- [TASK MATERIAL]
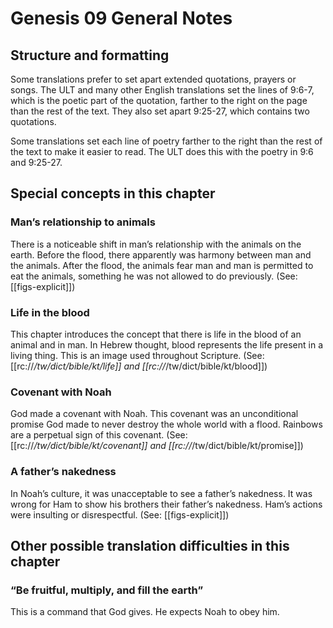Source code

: # Genesis 09 General Notes
## Structure and formatting

Some translations prefer to set apart extended quotations, prayers or songs. The ULT and many other English translations set the lines of 9:6-7, which is the poetic part of the quotation, farther to the right on the page than the rest of the text. They also set apart 9:25-27, which contains two quotations.

Some translations set each line of poetry farther to the right than the rest of the text to make it easier to read. The ULT does this with the poetry in 9:6 and 9:25-27.

## Special concepts in this chapter

### Man’s relationship to animals
There is a noticeable shift in man’s relationship with the animals on the earth. Before the flood, there apparently was harmony between man and the animals. After the flood, the animals fear man and man is permitted to eat the animals, something he was not allowed to do previously. (See: [[figs-explicit]])

### Life in the blood
This chapter introduces the concept that there is life in the blood of an animal and in man. In Hebrew thought, blood represents the life present in a living thing. This is an image used throughout Scripture. (See: [[rc://*/tw/dict/bible/kt/life]] and [[rc://*/tw/dict/bible/kt/blood]])

### Covenant with Noah
God made a covenant with Noah. This covenant was an unconditional promise God made to never destroy the whole world with a flood. Rainbows are a perpetual sign of this covenant. (See: [[rc://*/tw/dict/bible/kt/covenant]] and [[rc://*/tw/dict/bible/kt/promise]])

### A father’s nakedness
In Noah’s culture, it was unacceptable to see a father’s nakedness. It was wrong for Ham to show his brothers their father’s nakedness. Ham’s actions were insulting or disrespectful. (See: [[figs-explicit]])

## Other possible translation difficulties in this chapter

### “Be fruitful, multiply, and fill the earth”
This is a command that God gives. He expects Noah to obey him.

- [GOAL OF THE EXERCISE] Your reply should contain only an exact copy of the lines from the beginning of the material through the line with "### Life in the blood", both ends included, with the pictures removed.

- [ANSWER TO THE EXERCISE]
Source code

: # Genesis 09 General Notes
## Structure and formatting

Some translations prefer to set apart extended quotations, prayers or songs. The ULT and many other English translations set the lines of 9:6-7, which is the poetic part of the quotation, farther to the right on the page than the rest of the text. They also set apart 9:25-27, which contains two quotations.

Some translations set each line of poetry farther to the right than the rest of the text to make it easier to read. The ULT does this with the poetry in 9:6 and 9:25-27.

## Special concepts in this chapter

### Man’s relationship to animals
There is a noticeable shift in man’s relationship with the animals on the earth. Before the flood, there apparently was harmony between man and the animals. After the flood, the animals fear man and man is permitted to eat the animals, something he was not allowed to do previously. (See: [[figs-explicit]])

### Life in the blood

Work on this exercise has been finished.